** start of INFORMATION GIVEN **
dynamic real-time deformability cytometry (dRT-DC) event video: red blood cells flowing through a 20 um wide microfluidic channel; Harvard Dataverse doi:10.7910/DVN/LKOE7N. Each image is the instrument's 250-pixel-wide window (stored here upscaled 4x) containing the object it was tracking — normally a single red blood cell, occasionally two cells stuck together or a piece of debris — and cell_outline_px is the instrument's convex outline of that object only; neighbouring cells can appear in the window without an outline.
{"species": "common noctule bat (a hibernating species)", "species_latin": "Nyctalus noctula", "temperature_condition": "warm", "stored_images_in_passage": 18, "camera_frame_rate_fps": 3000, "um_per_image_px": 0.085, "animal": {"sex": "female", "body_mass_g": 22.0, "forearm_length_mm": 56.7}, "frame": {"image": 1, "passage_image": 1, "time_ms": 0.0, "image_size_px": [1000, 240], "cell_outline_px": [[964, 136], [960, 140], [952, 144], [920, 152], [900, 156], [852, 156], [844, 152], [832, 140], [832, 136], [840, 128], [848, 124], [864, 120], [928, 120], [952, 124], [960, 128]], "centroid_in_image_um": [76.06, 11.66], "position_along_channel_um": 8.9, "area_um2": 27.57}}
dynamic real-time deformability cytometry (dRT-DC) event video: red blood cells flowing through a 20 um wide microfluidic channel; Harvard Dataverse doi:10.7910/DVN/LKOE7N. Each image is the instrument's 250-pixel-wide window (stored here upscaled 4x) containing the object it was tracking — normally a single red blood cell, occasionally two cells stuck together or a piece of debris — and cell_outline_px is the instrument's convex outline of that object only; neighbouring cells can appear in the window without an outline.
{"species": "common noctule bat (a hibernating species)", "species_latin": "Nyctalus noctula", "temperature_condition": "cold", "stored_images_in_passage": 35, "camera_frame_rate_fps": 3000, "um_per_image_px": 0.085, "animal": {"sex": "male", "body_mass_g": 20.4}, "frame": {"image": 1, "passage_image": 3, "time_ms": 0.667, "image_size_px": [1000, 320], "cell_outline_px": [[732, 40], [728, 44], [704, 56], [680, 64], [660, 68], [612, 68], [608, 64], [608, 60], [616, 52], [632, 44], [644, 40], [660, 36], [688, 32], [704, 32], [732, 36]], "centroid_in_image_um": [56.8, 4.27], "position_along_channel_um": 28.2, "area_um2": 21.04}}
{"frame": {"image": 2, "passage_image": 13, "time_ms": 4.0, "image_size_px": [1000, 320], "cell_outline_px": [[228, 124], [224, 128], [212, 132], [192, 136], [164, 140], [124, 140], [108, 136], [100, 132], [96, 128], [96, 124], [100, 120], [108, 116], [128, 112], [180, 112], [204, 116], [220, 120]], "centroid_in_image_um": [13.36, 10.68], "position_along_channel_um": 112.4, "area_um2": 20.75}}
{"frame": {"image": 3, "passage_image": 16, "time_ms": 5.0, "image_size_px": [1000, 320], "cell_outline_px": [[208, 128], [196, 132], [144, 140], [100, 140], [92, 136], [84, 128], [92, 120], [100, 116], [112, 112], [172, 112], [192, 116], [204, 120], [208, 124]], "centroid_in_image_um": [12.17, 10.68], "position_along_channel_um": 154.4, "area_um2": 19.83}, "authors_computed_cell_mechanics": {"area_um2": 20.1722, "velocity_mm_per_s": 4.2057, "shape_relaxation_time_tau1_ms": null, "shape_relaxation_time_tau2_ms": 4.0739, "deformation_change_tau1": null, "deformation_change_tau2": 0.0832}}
** end of INFORMATION GIVEN **
→ TASK PROMPT
Repeat the data exactly. Leave nothing out.

→ FULL RESPONSE
dynamic real-time deformability cytometry (dRT-DC) event video: red blood cells flowing through a 20 um wide microfluidic channel; Harvard Dataverse doi:10.7910/DVN/LKOE7N. Each image is the instrument's 250-pixel-wide window (stored here upscaled 4x) containing the object it was tracking — normally a single red blood cell, occasionally two cells stuck together or a piece of debris — and cell_outline_px is the instrument's convex outline of that object only; neighbouring cells can appear in the window without an outline.
{"species": "common noctule bat (a hibernating species)", "species_latin": "Nyctalus noctula", "temperature_condition": "warm", "stored_images_in_passage": 18, "camera_frame_rate_fps": 3000, "um_per_image_px": 0.085, "animal": {"sex": "female", "body_mass_g": 22.0, "forearm_length_mm": 56.7}, "frame": {"image": 1, "passage_image": 1, "time_ms": 0.0, "image_size_px": [1000, 240], "cell_outline_px": [[964, 136], [960, 140], [952, 144], [920, 152], [900, 156], [852, 156], [844, 152], [832, 140], [832, 136], [840, 128], [848, 124], [864, 120], [928, 120], [952, 124], [960, 128]], "centroid_in_image_um": [76.06, 11.66], "position_along_channel_um": 8.9, "area_um2": 27.57}}
dynamic real-time deformability cytometry (dRT-DC) event video: red blood cells flowing through a 20 um wide microfluidic channel; Harvard Dataverse doi:10.7910/DVN/LKOE7N. Each image is the instrument's 250-pixel-wide window (stored here upscaled 4x) containing the object it was tracking — normally a single red blood cell, occasionally two cells stuck together or a piece of debris — and cell_outline_px is the instrument's convex outline of that object only; neighbouring cells can appear in the window without an outline.
{"species": "common noctule bat (a hibernating species)", "species_latin": "Nyctalus noctula", "temperature_condition": "cold", "stored_images_in_passage": 35, "camera_frame_rate_fps": 3000, "um_per_image_px": 0.085, "animal": {"sex": "male", "body_mass_g": 20.4}, "frame": {"image": 1, "passage_image": 3, "time_ms": 0.667, "image_size_px": [1000, 320], "cell_outline_px": [[732, 40], [728, 44], [704, 56], [680, 64], [660, 68], [612, 68], [608, 64], [608, 60], [616, 52], [632, 44], [644, 40], [660, 36], [688, 32], [704, 32], [732, 36]], "centroid_in_image_um": [56.8, 4.27], "position_along_channel_um": 28.2, "area_um2": 21.04}}
{"frame": {"image": 2, "passage_image": 13, "time_ms": 4.0, "image_size_px": [1000, 320], "cell_outline_px": [[228, 124], [224, 128], [212, 132], [192, 136], [164, 140], [124, 140], [108, 136], [100, 132], [96, 128], [96, 124], [100, 120], [108, 116], [128, 112], [180, 112], [204, 116], [220, 120]], "centroid_in_image_um": [13.36, 10.68], "position_along_channel_um": 112.4, "area_um2": 20.75}}
{"frame": {"image": 3, "passage_image": 16, "time_ms": 5.0, "image_size_px": [1000, 320], "cell_outline_px": [[208, 128], [196, 132], [144, 140], [100, 140], [92, 136], [84, 128], [92, 120], [100, 116], [112, 112], [172, 112], [192, 116], [204, 120], [208, 124]], "centroid_in_image_um": [12.17, 10.68], "position_along_channel_um": 154.4, "area_um2": 19.83}, "authors_computed_cell_mechanics": {"area_um2": 20.1722, "velocity_mm_per_s": 4.2057, "shape_relaxation_time_tau1_ms": null, "shape_relaxation_time_tau2_ms": 4.0739, "deformation_change_tau1": null, "deformation_change_tau2": 0.0832}}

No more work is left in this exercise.